Functions for data.tables

REORDER

# reorder a data.table according to specified columns. Prefix column names with “-” for descending order.
setorder(dt, a, -b) 

UNIQUE ROWS

# extract unique rows based on columns specified in “by”. Leave out “by” to use all columns.
unique(dt, by = c("a", "b"))
# return the number of unique rows based on columns specified in “by”.
uniqueN(dt, by = c("a", "b"))

RENAME COLUMNS

# rename column(s).
setnames(dt, c("a", "b"), c("x", "y")) 

SET KEYS

# set keys in a data.table to enable faster repeated lookups in specified column(s) using “dt[.(value), ]” or for merging without specifying merging columns “dt_a[dt_b]”.
setkey(dt, a, b)

Combine data.tables

JOIN

# join two data.tables based on rows with equal values. You can leave out “on” if keys are already set.
dt_a[dt_b, on = .(b = y)]
# join two data.tables based on rows with equal and unequal values.
dt_a[dt_b, on = .(b = y, c > z)]


ROLLING JOIN
# rolling join matches rows, according to id columns, but only keeps the most recent preceding match with the left table, according to date columns. Use “roll = -Inf” to reverse direction.
dt_a[dt_b, on = .(id = id, date = date), roll = TRUE] 

BIND

# combine rows of two data.tables.
rbind(dt_a, dt_b)
# combine columns of two data.tables.
cbind(dt_a, dt_b) 

Reshape a data.table

RESHAPE TO WIDE FORMAT

Reshape a data.table from long to wide format.

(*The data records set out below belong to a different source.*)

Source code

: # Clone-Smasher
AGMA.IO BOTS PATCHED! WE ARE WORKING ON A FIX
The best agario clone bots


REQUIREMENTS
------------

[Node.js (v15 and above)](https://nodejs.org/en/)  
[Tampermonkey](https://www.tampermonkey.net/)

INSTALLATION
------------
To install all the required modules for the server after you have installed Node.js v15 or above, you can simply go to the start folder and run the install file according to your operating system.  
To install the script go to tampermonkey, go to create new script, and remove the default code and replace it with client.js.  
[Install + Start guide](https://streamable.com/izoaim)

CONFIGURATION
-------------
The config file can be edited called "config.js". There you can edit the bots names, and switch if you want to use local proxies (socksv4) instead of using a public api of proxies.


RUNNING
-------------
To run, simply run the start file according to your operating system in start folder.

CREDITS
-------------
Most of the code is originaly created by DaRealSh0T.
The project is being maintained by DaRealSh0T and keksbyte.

dcast(dt, id ~ y, value.var = c("a", "b"))
  • dt A data.table.
  • id ~ y Formula with a LHS: id column(s) containing id(s) for multiple entries. And a RHS: column(s) with value(s) to spread in column headers.
  • value.var Column(s) containing values to fill into cells.

RESHAPE TO LONG FORMAT

Reshape a data.table from wide to long format.

melt(dt, id.vars = c("id"), 
     measure = patterns("^a", "^b"), 
     variable.name = "y", 
     value.name = c("a", "b"))
  • dt A data.table.
  • id.vars Id column(s) with id(s) for multiple entries.
  • measure Column(s) containing values to fill into cells (often in pattern form).
  • variable.name Name(s) of new column(s) for variables and values derived from old headers.
  • value.name

.SD

Refer to a Subset of the Data with .SD.

MULTIPLE COLUMN TYPE CONVERSION

# convert the type of designated columns.
dt[, lapply(.SD, as.character), .SDcols = c("a", "b")]

GROUP OPTIMA

within groups, extract rows with the maximum value in a specified column. Also works with which.min() and which(). Similar to “.SD[.N]” and “.SD[1]”.

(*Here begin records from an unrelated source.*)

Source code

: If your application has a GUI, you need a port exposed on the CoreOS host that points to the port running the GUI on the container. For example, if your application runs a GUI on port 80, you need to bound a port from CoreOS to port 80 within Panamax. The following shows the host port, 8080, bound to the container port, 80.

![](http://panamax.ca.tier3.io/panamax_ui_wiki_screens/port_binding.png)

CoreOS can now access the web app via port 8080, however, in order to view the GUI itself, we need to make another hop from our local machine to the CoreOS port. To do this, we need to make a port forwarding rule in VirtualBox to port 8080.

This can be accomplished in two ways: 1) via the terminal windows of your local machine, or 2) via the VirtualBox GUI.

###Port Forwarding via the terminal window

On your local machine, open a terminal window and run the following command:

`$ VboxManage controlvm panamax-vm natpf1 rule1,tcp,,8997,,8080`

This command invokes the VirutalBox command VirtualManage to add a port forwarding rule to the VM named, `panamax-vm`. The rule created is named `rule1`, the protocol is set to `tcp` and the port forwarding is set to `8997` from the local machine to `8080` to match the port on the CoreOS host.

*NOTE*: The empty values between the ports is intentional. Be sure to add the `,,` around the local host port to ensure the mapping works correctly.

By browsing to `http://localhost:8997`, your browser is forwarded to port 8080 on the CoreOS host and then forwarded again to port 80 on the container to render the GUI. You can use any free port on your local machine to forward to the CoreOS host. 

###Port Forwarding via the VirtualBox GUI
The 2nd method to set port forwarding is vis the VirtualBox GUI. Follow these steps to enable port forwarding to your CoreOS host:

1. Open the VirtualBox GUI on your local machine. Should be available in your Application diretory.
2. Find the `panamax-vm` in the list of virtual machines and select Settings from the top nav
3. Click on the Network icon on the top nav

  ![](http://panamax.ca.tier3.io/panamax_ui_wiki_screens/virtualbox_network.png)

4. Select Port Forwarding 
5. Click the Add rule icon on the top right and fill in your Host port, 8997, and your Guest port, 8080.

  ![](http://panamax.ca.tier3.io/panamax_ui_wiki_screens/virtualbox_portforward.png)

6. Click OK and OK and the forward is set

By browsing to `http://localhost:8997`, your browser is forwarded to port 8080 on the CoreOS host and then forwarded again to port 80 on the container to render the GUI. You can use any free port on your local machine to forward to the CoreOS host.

dt[, .SD[which.max(a)], by = b]

Sequential rows

ROW IDS

within groups, compute a column with sequential row IDs.

dt[, c := 1:.N, by = b]

LAG & LEAD

within groups, duplicate a column with rows lagged by specified amount.

dt[, c := shift(a, 1), by = b]

within groups, duplicate a column with rows leading by specified amount.

dt[, c := shift(a, 1, type = "lead"), by = b]

fread & fwrite

IMPORT

fread(“file.csv”) – read data from a flat file such as .csv or .tsv into R.

fread(“file.csv”, select = c(“a”, “b”)) – read specified column(s) from a flat file into R.

EXPORT

fwrite(dt, file = “file.csv”) – write data to a flat file from R.